Daha önce aklınızın kaldığı yer oldu mu? Ona çok dikkat ediyorum. Yurtdışında bir turnede, Münih’te uyuyakaldım, gezemedim şehri ve akşam sahneye çıktık, ertesi gün dönmek zorunda kaldık. Münih çok aklımda kaldı. Genelde mutlaka saatimi kurarım. Uykusuz kalmak pahasına da o şehri mutlaka turlarım. Hatta sahneye çıkacaksam, hele ki bireysel bir performans yapıyorsak şehri gezer, insanlara şehirle ilgili şeyler anlatmaya bayılırım. Mesela Almanya’da Düsseldorf’a bayılmıştım. Bence çok güzel bir şehir.
Rotaya karar verirken nelere dikkat edersiniz?
Eskiden yemek meselesine dikkat ederdim; özellikle sevdiğim arkadaşlarımın ikamet ettiği yerlere gitmeye çalışıyorum. Yurtdışında da birçok yere gittim, orada da kültür ve sanatla iç içe yaşayan, Londra gibi New York gibi yerleri çok seviyorum. Oralarda çok oyun izleyebiliyorum.
Hayal kırıklığı yaşatan şehir oldu mu?
Çok havalı bir şey söyleyeceğim; Miami bence o kadar güzel değil, çok abartılıyor. Miami’de böyle göçmen konutları gibi stabil evler, çok özenilmemiş geliyor bana. Tabii ki denizi, doğası elbette güzel ama ben baktığımda ‘’Of be, ne şehir’’ diyemedim. Miami’nin biraz fazla abartıldığını düşünüyorum.
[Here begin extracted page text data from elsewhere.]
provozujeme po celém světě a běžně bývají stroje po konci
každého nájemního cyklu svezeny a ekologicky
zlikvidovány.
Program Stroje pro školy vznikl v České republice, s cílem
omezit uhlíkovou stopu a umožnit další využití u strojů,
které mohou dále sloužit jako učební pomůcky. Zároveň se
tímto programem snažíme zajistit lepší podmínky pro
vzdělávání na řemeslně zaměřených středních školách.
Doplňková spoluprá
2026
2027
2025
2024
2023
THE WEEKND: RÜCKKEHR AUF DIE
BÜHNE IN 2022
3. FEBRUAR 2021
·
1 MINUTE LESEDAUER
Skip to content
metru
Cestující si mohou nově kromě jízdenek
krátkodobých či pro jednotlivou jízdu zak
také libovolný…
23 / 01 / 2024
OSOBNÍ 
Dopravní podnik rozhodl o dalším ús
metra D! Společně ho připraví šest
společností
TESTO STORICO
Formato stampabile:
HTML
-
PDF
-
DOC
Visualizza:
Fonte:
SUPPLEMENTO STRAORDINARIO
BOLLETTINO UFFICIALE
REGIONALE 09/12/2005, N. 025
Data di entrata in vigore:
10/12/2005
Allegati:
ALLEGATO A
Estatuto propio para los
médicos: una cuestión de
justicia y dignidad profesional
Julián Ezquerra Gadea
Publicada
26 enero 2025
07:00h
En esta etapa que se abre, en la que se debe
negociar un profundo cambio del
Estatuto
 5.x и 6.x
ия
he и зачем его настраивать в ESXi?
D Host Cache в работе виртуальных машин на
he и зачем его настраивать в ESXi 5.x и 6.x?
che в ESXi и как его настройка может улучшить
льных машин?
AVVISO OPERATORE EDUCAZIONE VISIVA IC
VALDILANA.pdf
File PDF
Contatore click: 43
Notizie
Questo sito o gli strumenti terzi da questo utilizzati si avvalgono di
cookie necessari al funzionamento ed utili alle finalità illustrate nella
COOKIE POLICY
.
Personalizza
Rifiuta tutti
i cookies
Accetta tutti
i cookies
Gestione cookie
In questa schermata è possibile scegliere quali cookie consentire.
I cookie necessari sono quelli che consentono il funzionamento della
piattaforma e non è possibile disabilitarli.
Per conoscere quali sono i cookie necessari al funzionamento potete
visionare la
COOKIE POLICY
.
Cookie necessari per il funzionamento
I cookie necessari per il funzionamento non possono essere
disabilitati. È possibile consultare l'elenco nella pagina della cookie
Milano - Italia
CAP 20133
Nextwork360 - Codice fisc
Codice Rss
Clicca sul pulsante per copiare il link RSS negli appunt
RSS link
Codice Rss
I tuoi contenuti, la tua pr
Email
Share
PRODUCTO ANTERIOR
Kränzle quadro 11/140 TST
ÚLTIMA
Her gittiğin yeri, yemek yediğin restoranları paylaşmak artık çağımızın modası oldu. Bu konuda neler düşünüyorsunuz?
Influencer, YouTuber gibi işi bu olan kimseler var. Onlar koysun tabii. Ben daha keyfe keder paylaşımlar yapıyorum. Yemek koymak bana doğru gelmiyor.
‘5 tonluk tekneyi 5 kişi itmeye kalktık’
Tatilde başınıza gelen en kötü olay nedir?
Miami’deyim, havalı havalı geziyoruz, bindiğimiz tekne bozuldu. Tekne yanlışlıkla, deniz canlılarının korunduğu park alanına girdi, yosunlar motora takıldı ve durdu. Dedim ki bu tekneyi itebiliriz çünkü burası sığ. Tekneden atladığım gibi denizkestanelerinin üstüne düştüm. Ayağımda bir sürü denizkestanesi dikeni; fakat sıcağı sıcağına bir anda anlamadım. Sonra merkeze gezmeye gittiğimizde birden yürüyememeye başladım. Sağlık merkezleri kapalı o saatte. Sağ olsun bir arkadaşım, eski usul, iğnenin ucunu ısıtıp tüm denizkestanesi dikenlerini tek tek çıkardı. Tekneyi itelim diye bulduğum o muhteşem fikir iki günümü perişan etmişti. Buradan genç arkadaşlara söylüyorum okuldan kaçmayın, fizik ve matematik öğrenin. Sonra bizim gibi 5 tonluk tekneyi 5 kişi itmeye çalışırsınız.
‘Los Angeles, Küba , Venezuela ve Brezilya’yı merak ediyorum’
En çok nereyi görmek istiyorsunuz? Mesela Los Angeles’a hiç gitmedim, orayı çok merak ediyorum. Küba’yı, Venezuela’yı, bir de Brezilya’yı da merak ediyor ve görmek istiyorum. m Okuyuculara nereleri önerirsiniz? Tatil beldesi olarak Kaş’ı çok seviyorum. Bir tek pandemi döneminde Kaş’a gidemedim, Çeşme’deydim. Çünkü daha şehre yakın, hastaneye yakındı; korkuyorduk o zamanlar. Maç izlemeye Trabzon ve Rize’ye gittim. Bence Türkiye’nin gastronomi anlamında en acayip şehirlerinden biri Trabzon. Tabii ki Güneydoğu da Doğu da çok güzel ama bence Trabzon ve Rize olağanüstü lezzetlerin olduğu yerler.